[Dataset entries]
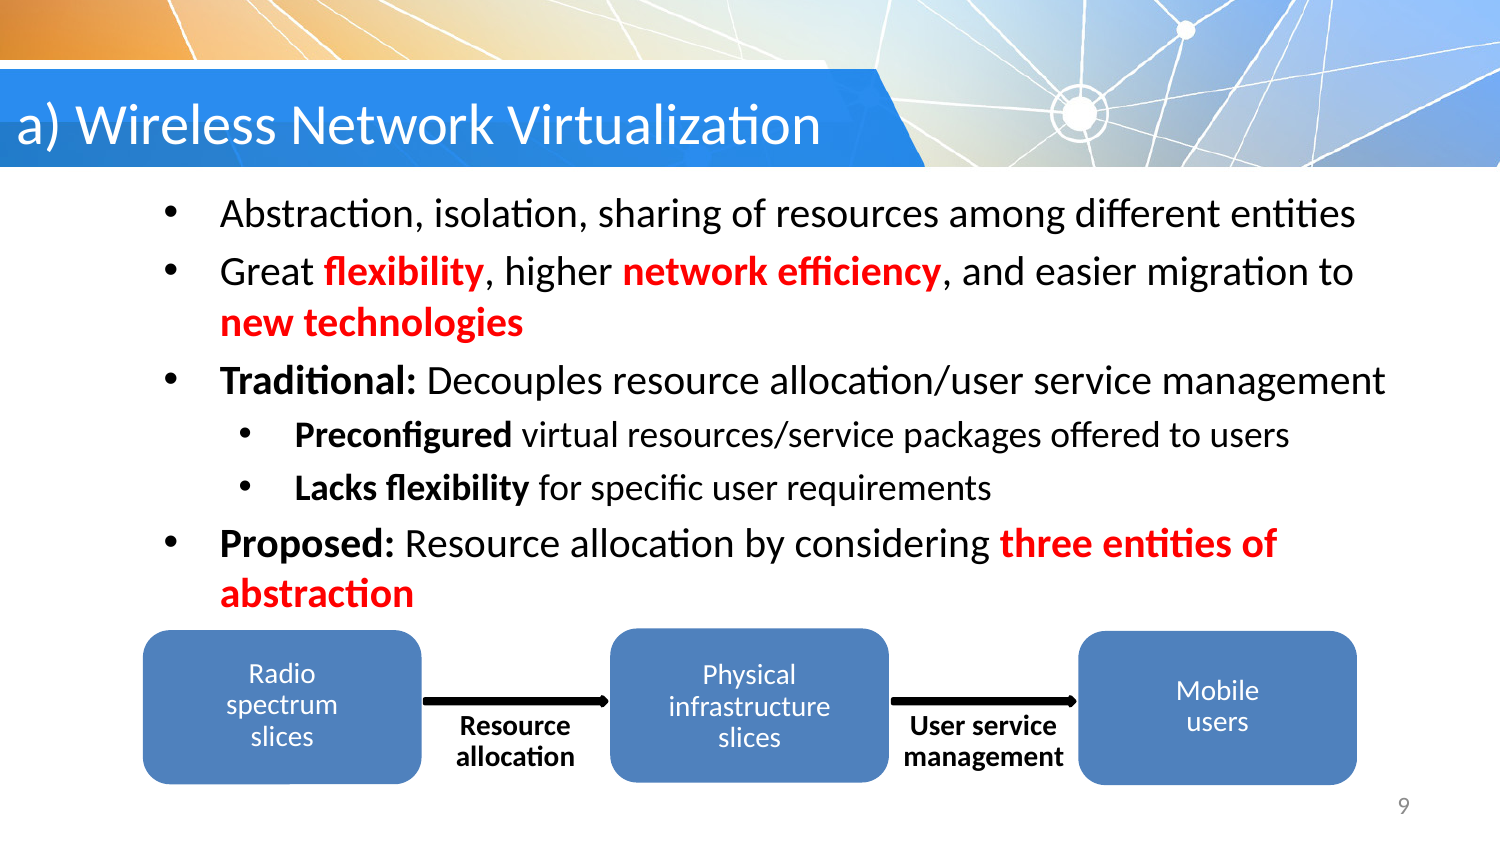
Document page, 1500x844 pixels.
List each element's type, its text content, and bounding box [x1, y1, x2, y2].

title a) Wireless Network Virtualization [1, 58, 1330, 184]
slide_number 9 [1074, 782, 1425, 827]
picture [0, 0, 1500, 844]
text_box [144, 630, 1356, 784]
text_box Abstraction, isolation, sharing of resources among different entities Great flexibility, higher network efficiency, and easier migration to new technologies Traditional: Decouples resource allocation/user service management Preconfigured virtual resources/service packages offered to users Lacks flexibility for specific user requirements Proposed: Resource allocation by considering three entities of abstraction [73, 170, 1427, 747]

(TO-DO ITEM):
From the first line to the last, set down the records exactly, leaving out images.

(FINISHED TASK):
Document page, 1500x844 pixels.
List each element's type, its text content, and bounding box [x1, y1, x2, y2].

title a) Wireless Network Virtualization [1, 58, 1330, 184]
slide_number 9 [1074, 782, 1425, 827]
picture [0, 0, 1500, 844]
text_box [144, 630, 1356, 784]
text_box Abstraction, isolation, sharing of resources among different entities Great flexibility, higher network efficiency, and easier migration to new technologies Traditional: Decouples resource allocation/user service management Preconfigured virtual resources/service packages offered to users Lacks flexibility for specific user requirements Proposed: Resource allocation by considering three entities of abstraction [73, 170, 1427, 747]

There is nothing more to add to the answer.